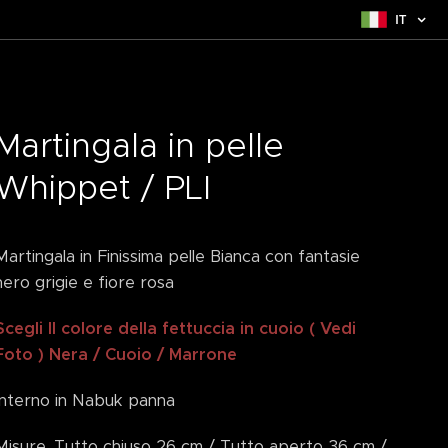
IT
Martingala in pelle
Whippet / PLI
Martingala in Finissima pelle Bianca con fantasie
nero grigie e fiore rosa
Scegli Il colore della fettuccia in cuoio ( Vedi
Foto ) Nera / Cuoio / Marrone
Interno in Nabuk panna
Misure. Tutto chiuso 26 cm / Tutto aperto 36 cm /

***

- [Your goal]: Return the text lines of the records above, unchanged and in the same order, leaving out the pictures.

- [Exercise answer]:
IT
Martingala in pelle
Whippet / PLI
Martingala in Finissima pelle Bianca con fantasie
nero grigie e fiore rosa
Scegli Il colore della fettuccia in cuoio ( Vedi
Foto ) Nera / Cuoio / Marrone
Interno in Nabuk panna
Misure. Tutto chiuso 26 cm / Tutto aperto 36 cm /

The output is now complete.